%%

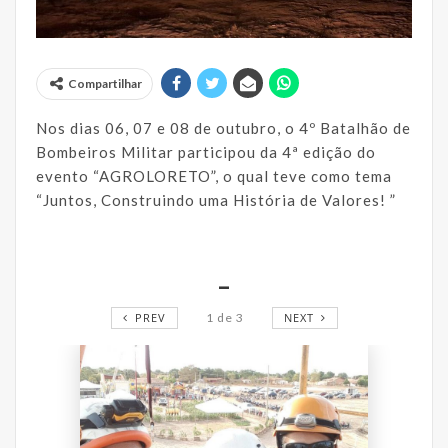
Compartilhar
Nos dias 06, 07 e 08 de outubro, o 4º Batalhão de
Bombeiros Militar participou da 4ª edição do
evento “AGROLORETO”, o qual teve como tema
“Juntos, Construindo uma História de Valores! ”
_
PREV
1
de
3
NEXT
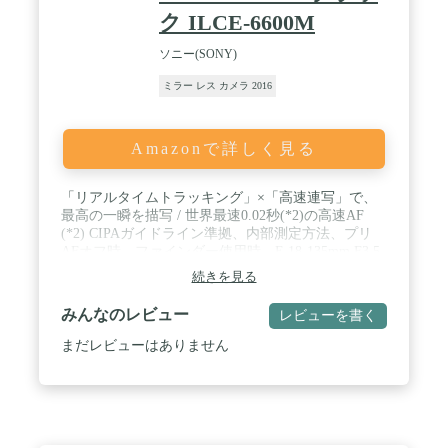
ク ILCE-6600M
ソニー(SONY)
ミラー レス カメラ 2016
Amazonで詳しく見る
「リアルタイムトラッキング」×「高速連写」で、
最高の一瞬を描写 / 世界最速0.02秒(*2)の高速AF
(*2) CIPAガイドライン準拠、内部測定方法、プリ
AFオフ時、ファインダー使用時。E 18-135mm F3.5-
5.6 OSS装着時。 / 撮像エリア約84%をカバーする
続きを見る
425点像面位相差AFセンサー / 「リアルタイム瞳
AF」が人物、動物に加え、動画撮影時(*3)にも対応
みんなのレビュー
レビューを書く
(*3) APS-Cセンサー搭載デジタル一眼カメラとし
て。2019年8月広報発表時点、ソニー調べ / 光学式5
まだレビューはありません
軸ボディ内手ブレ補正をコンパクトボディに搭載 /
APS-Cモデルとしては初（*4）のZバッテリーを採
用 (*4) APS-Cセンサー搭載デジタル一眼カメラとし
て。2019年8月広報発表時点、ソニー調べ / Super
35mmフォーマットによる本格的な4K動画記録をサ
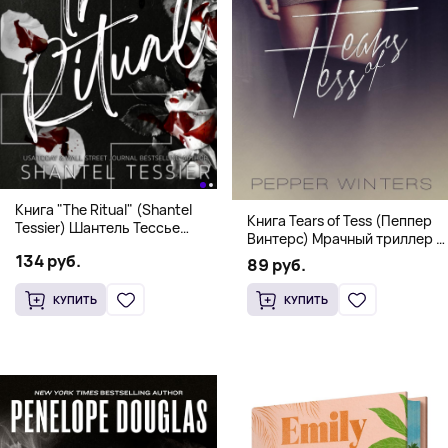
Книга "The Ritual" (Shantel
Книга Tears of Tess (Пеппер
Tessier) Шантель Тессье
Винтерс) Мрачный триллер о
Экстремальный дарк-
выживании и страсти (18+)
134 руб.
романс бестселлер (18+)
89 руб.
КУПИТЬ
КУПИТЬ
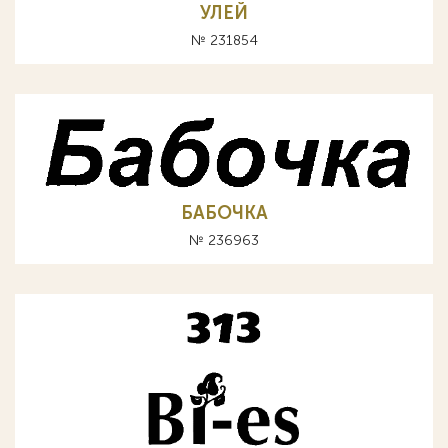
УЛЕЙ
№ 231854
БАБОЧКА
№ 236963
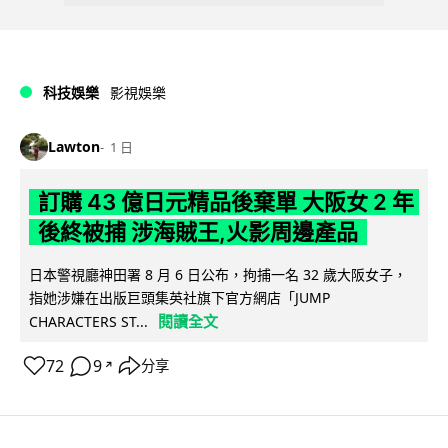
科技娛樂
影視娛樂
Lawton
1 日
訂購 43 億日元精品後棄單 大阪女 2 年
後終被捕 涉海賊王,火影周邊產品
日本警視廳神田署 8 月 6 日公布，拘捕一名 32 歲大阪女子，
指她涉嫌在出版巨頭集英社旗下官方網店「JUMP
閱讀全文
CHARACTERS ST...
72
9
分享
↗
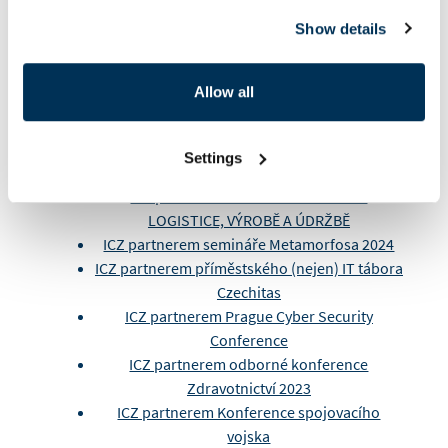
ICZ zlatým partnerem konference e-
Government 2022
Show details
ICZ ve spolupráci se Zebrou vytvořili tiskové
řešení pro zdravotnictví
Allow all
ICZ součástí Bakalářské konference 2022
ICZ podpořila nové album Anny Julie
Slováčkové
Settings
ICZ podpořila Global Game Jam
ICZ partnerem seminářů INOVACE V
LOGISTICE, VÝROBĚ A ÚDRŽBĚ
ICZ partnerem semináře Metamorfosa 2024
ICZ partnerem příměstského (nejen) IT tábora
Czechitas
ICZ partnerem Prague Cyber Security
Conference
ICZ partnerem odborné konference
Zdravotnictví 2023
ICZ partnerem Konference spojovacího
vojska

%%

» **BRIEF**: For this exercise, the answer is the lines from the one containing "ICZ podpořila Global Game Jam" through the end of the listing above, reproduced exactly.

» **YOUR RESPONSE**:
ICZ podpořila Global Game Jam
ICZ partnerem seminářů INOVACE V
LOGISTICE, VÝROBĚ A ÚDRŽBĚ
ICZ partnerem semináře Metamorfosa 2024
ICZ partnerem příměstského (nejen) IT tábora
Czechitas
ICZ partnerem Prague Cyber Security
Conference
ICZ partnerem odborné konference
Zdravotnictví 2023
ICZ partnerem Konference spojovacího
vojska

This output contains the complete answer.